Yogi walked on up the hill and turned to the left onto the Charlevoix road. He passed the last houses of the outskirts of Petoskey and came out onto the open country road. On his right was a field that stretched to Little Traverse Bay. The blue of the bay opening out into the big Lake Michigan. Across the bay the pine hills behind Harbor Springs. Beyond, where you could not see it, Cross Village, where the Indians lived. Even further beyond, the Straits of Mackinac with St. Ignace, where a strange and beautiful thing had once happened to Oscar Gardner, who worked beside Yogi in the pump-factory. Further beyond, the Soo, both Canadian and American. There the wilder spirits of Petoskey sometimes went to drink beer. They were happy then. ‘Way, ‘way beyond, and, in the other direction, at the foot of the lake was Chicago, where Scripps O’Neil had started for on that eventful night when his first marriage had become a marriage no longer. Near there Gary, Indiana, where were the great steel mills. Near there Hammond, Indiana. Near there Michigan City, Indiana. Further beyond, there would be Indianapolis, Indiana, where Booth Tarkington lived. He had the wrong dope, that fellow. Further down there would be Cincinnati, Ohio. Beyond that, Vicksburg, Mississippi. Beyond that, Waco, Texas. Ah! there was grand sweep to this America of ours.

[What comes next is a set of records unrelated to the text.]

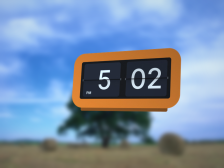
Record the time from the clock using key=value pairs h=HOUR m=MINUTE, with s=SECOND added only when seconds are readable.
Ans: h=5 m=2
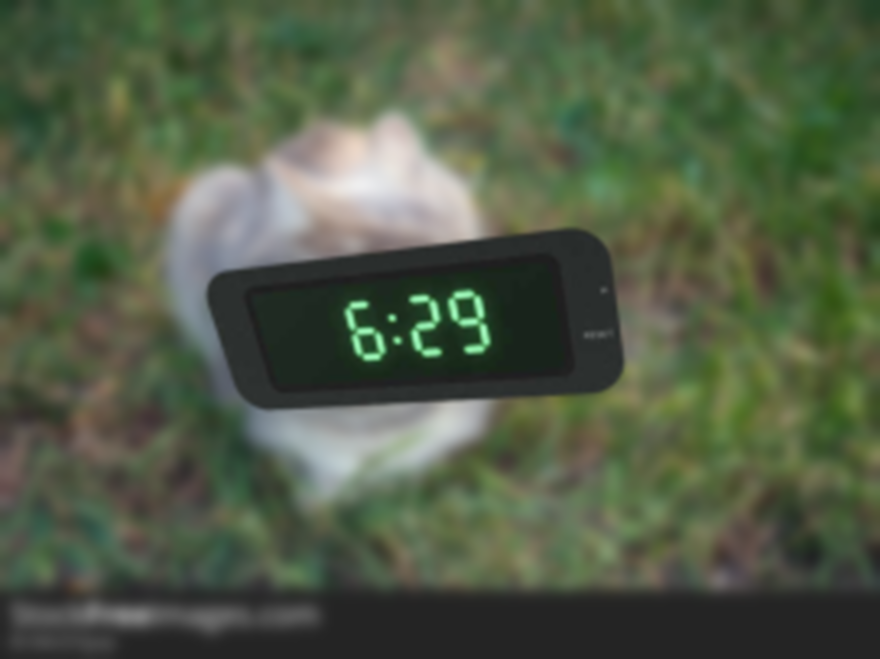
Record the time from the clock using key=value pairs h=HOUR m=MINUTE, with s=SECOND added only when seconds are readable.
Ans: h=6 m=29
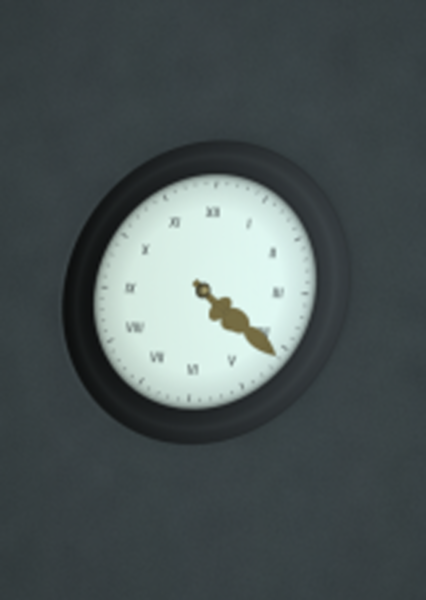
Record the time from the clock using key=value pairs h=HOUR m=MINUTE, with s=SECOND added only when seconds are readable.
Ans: h=4 m=21
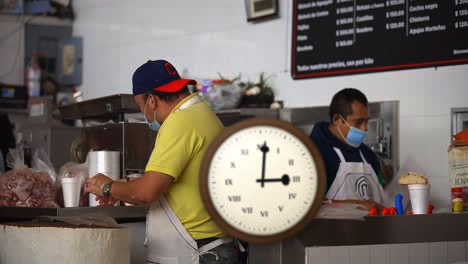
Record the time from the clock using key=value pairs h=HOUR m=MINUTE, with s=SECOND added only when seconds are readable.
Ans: h=3 m=1
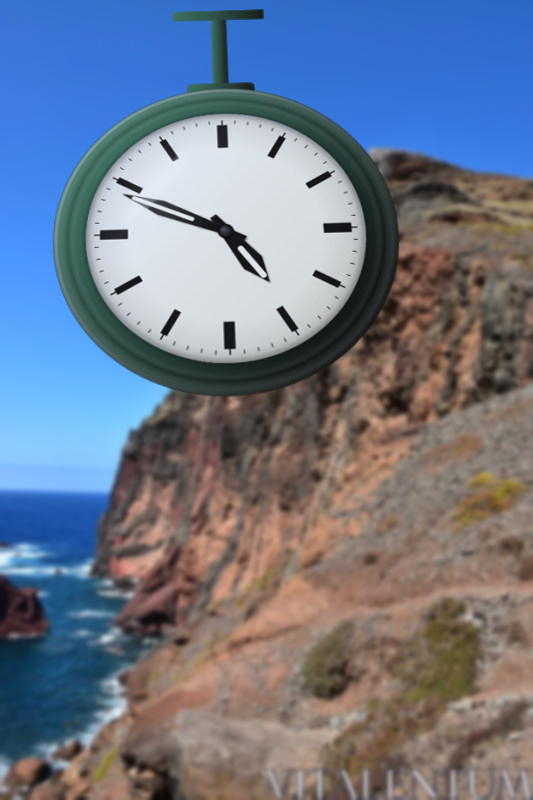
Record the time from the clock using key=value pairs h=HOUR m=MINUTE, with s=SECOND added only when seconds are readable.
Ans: h=4 m=49
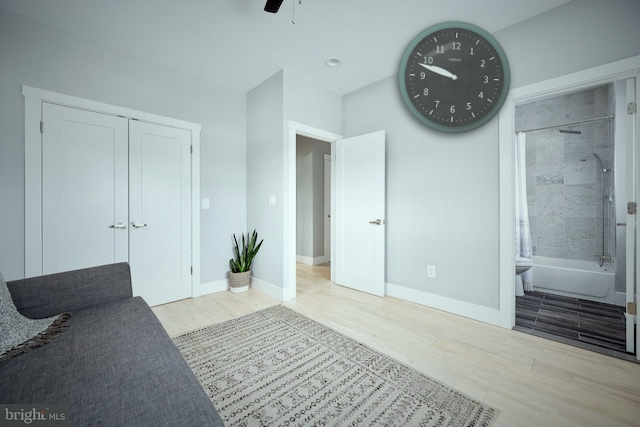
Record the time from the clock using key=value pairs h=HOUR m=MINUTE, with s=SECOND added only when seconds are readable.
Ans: h=9 m=48
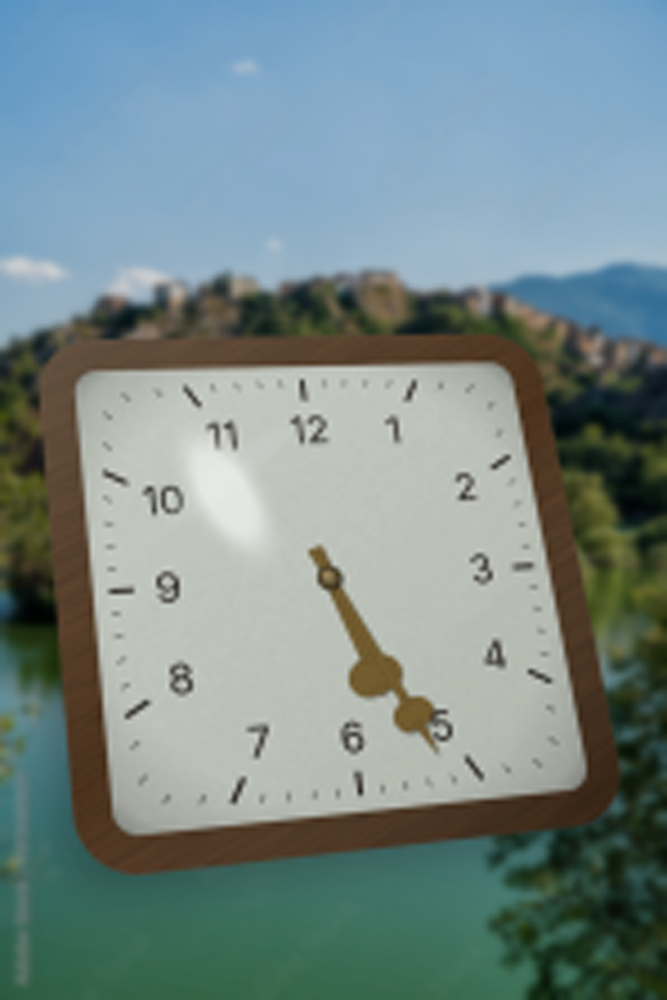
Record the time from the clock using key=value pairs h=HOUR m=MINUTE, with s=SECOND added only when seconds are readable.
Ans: h=5 m=26
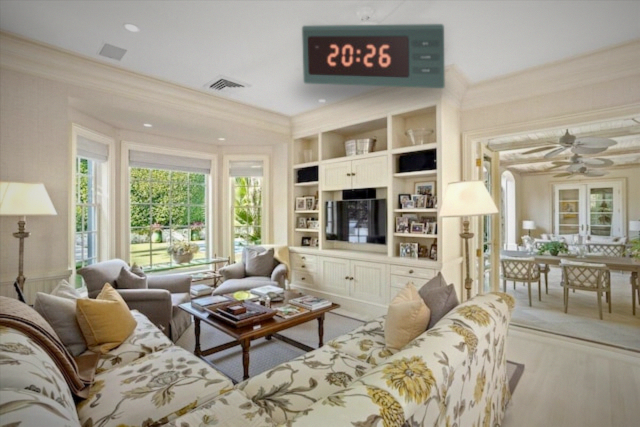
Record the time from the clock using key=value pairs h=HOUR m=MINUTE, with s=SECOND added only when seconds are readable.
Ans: h=20 m=26
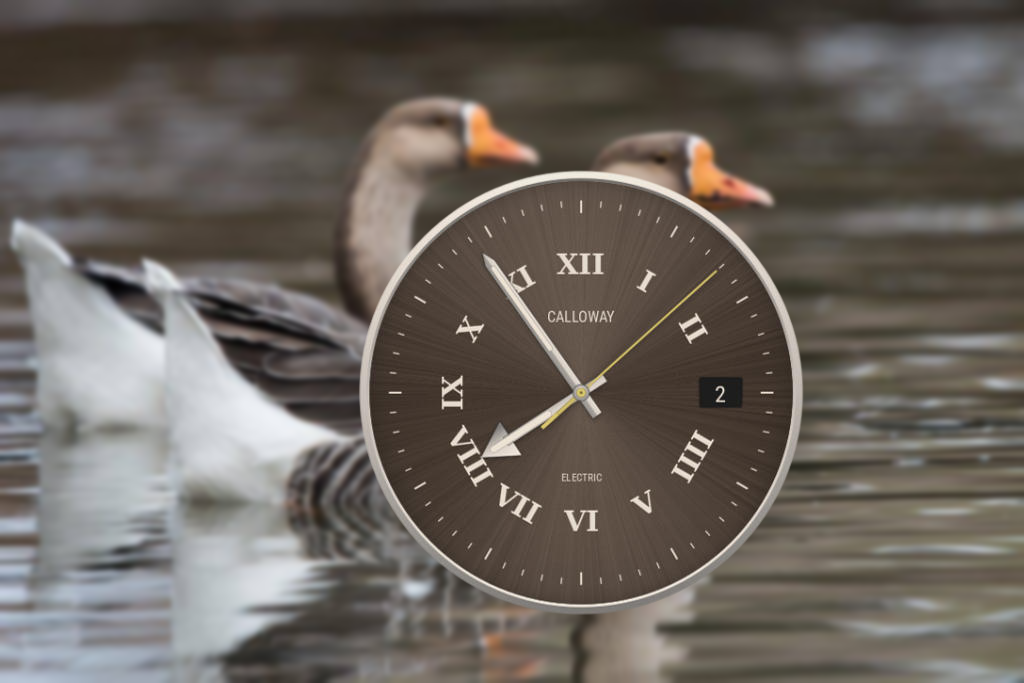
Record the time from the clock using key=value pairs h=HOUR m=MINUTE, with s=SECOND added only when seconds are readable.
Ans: h=7 m=54 s=8
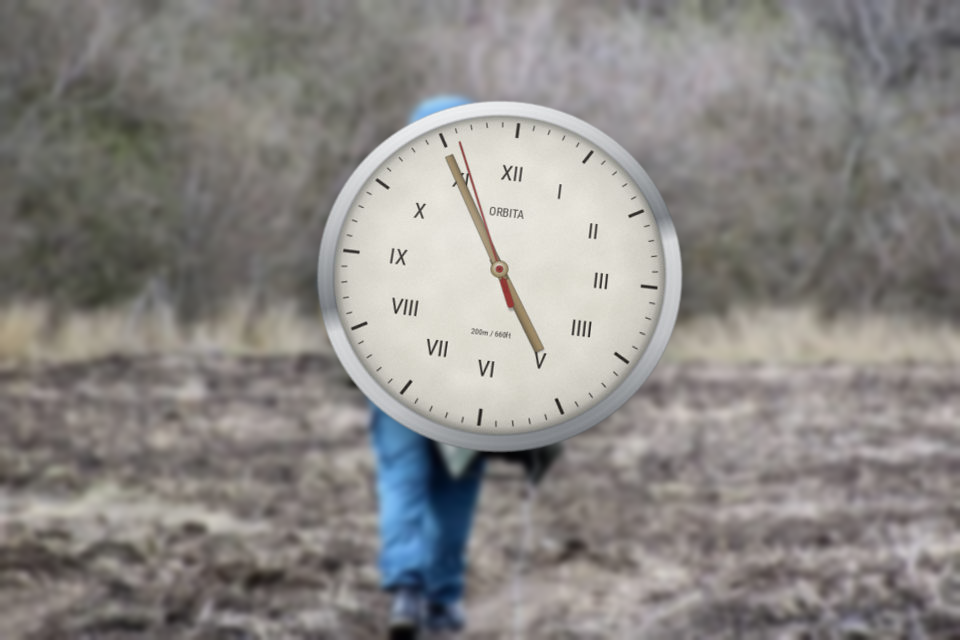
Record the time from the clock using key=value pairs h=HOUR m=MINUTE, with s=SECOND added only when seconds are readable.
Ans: h=4 m=54 s=56
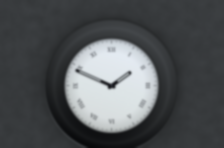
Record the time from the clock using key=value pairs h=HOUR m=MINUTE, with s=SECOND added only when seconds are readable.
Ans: h=1 m=49
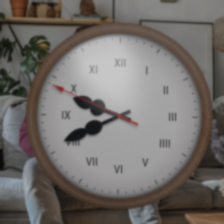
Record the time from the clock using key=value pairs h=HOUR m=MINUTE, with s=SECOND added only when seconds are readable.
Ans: h=9 m=40 s=49
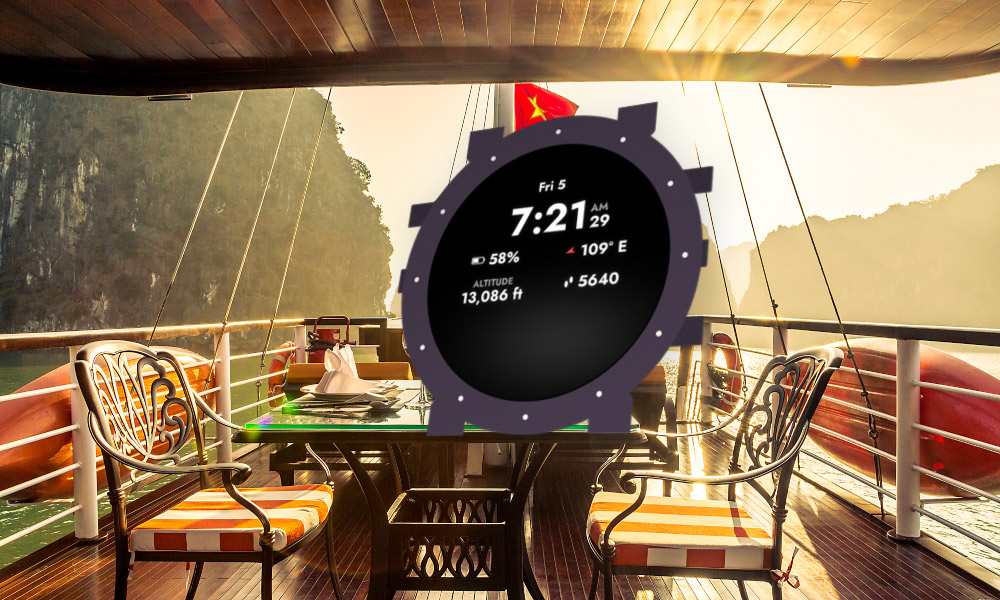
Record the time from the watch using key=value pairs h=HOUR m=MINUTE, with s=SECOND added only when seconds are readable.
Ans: h=7 m=21 s=29
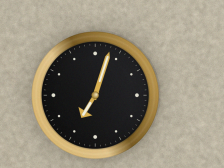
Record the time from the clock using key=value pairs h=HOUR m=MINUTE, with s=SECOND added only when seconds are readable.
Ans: h=7 m=3
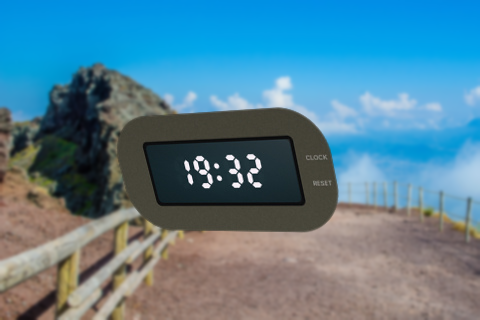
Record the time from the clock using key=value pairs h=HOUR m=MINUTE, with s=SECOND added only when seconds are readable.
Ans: h=19 m=32
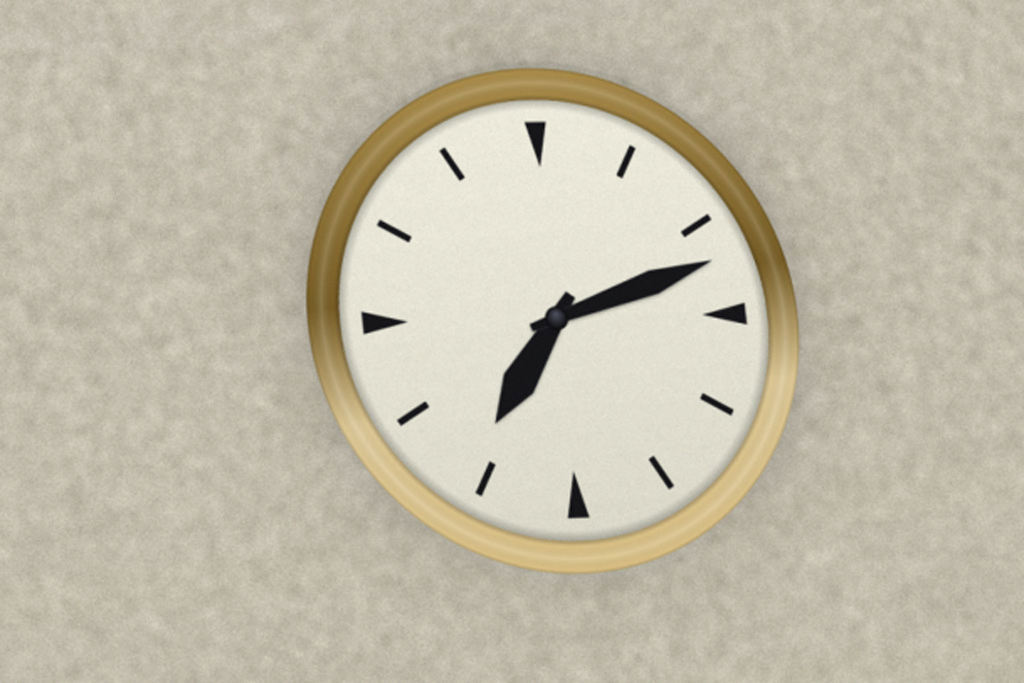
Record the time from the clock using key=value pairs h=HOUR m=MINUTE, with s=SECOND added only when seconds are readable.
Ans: h=7 m=12
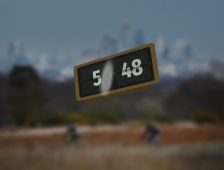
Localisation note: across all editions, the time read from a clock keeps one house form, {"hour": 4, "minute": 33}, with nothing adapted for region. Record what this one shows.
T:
{"hour": 5, "minute": 48}
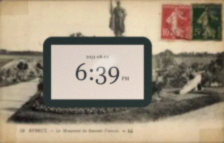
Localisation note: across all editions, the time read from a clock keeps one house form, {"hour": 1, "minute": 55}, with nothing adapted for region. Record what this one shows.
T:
{"hour": 6, "minute": 39}
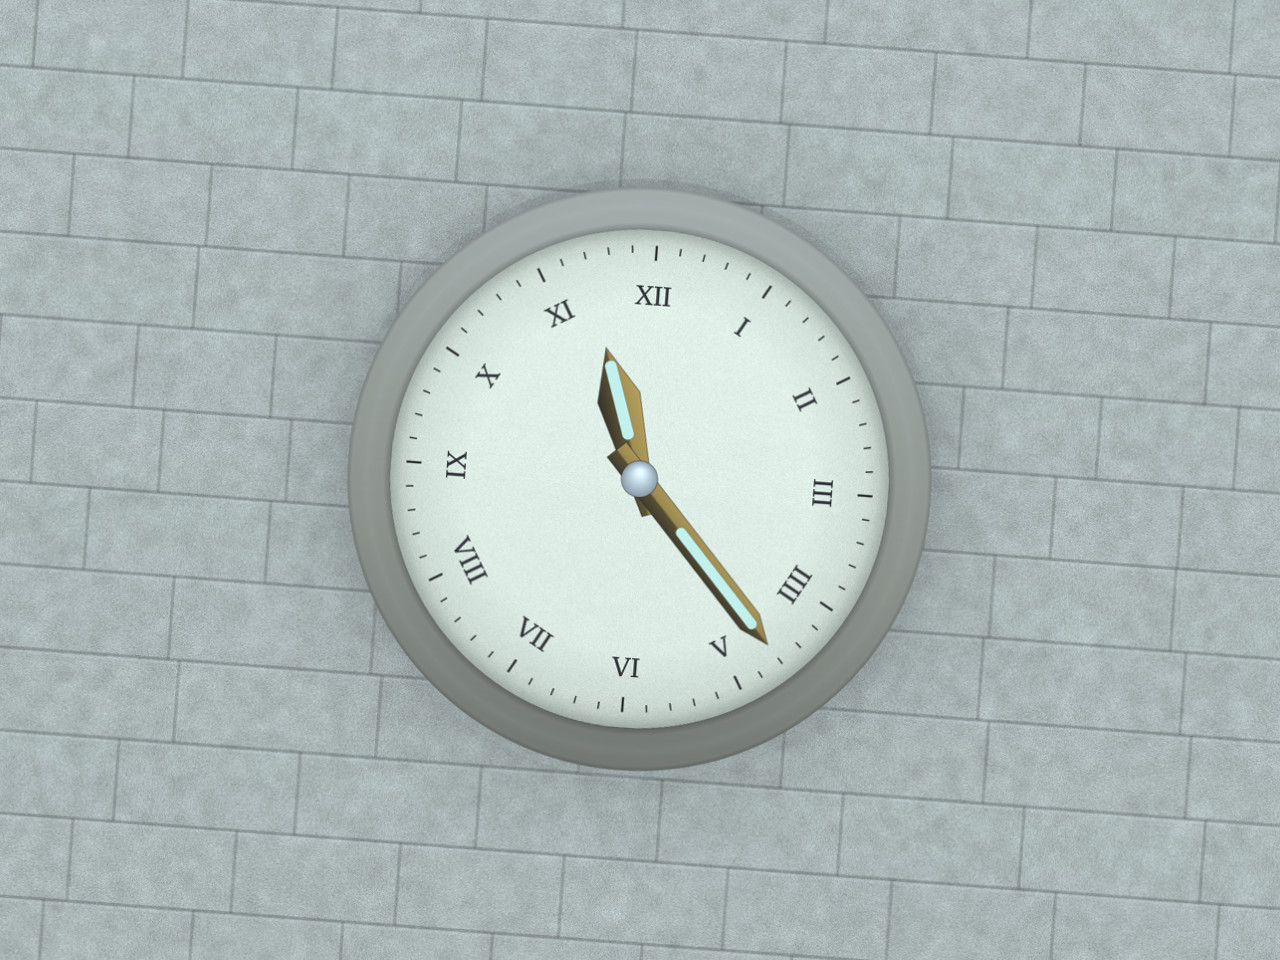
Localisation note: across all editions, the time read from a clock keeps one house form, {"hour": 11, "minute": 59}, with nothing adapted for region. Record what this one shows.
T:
{"hour": 11, "minute": 23}
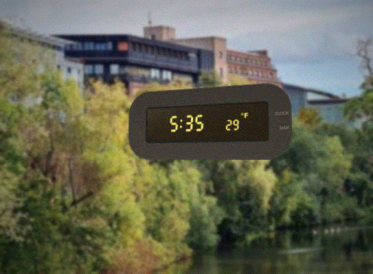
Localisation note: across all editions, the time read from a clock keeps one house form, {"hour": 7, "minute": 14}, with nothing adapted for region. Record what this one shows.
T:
{"hour": 5, "minute": 35}
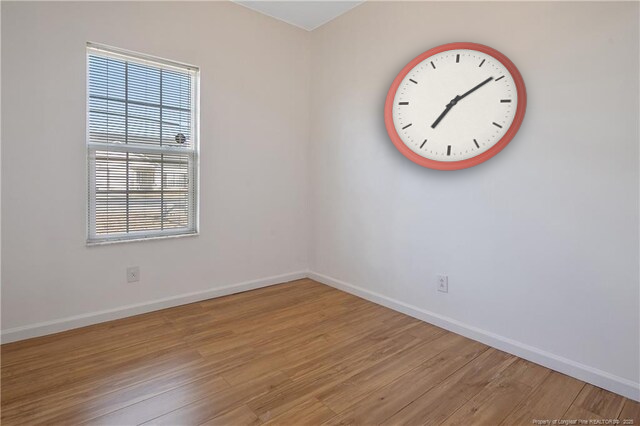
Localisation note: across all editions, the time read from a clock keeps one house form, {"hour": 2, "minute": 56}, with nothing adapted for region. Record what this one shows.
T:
{"hour": 7, "minute": 9}
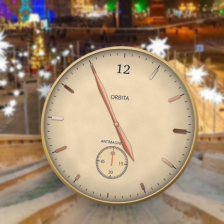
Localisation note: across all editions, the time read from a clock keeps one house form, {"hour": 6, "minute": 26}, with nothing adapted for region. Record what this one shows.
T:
{"hour": 4, "minute": 55}
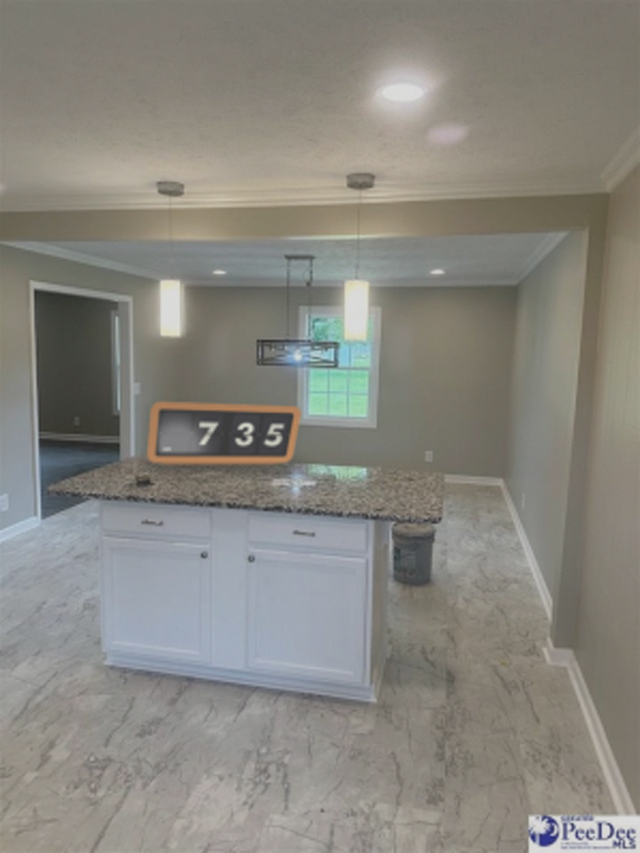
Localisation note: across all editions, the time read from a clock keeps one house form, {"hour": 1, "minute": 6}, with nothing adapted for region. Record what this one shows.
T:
{"hour": 7, "minute": 35}
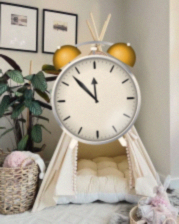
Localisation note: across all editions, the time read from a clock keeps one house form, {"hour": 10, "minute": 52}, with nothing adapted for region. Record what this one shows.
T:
{"hour": 11, "minute": 53}
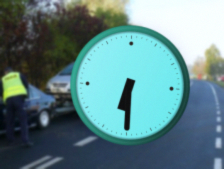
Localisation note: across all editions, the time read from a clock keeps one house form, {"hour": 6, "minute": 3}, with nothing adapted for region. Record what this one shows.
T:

Yogi walked across the road and sat down on a pile of logs, where he could look out over the lake. After all, the war was over and he was still alive.
There was a chap in that fellow Anderson’s book that the librarian had given him at the library last night. Why hadn’t he wanted the librarian, anyway? Could it be because he thought she might have false teeth? Could it be something else? Would a little child ever tell her? He didn’t know. What was the librarian to him, anyway?
This chap in the book by Anderson. He had been a soldier, too. He had been at the front two years, Anderson said. What was his name? Fred Something. This Fred had thoughts dancing in his brain—horror. One night, in the time of the fighting, he went out on parade—no, it was patrol—in No Man’s Land, and saw another man stumbling along in the darkness and shot him. The man pitched forward dead. It had been the only time Fred consciously killed a man. You don’t kill men in war much, the book said. The hell you don’t, Yogi thought, if you’re two years in the infantry at the front. They just die. Indeed they do, Yogi thought. Anderson said the act was rather hysterical on Fred’s part. He and the men with him might have made the fellow surrender. They had all got the jimjams. After it happened they all ran away together. Where the hell did they run to? Yogi wondered. Paris?
Afterward, killing this man haunted Fred. It’s got to be sweet and true. That was the way the soldiers thought, Anderson said. The hell it was. This Fred was supposed to have been two years in an infantry regiment at the front.
A couple of Indians were passing along the road, grunting to themselves and to each other. Yogi called to them. The Indians came over.
“Big white chief got chew of tobacco?” asked the first Indian.
“White chief carry liquor?” the second Indian asked.
Yogi handed them a package of Peerless and his pocket flask.
“White chief heap big medicine,” the Indians grunted.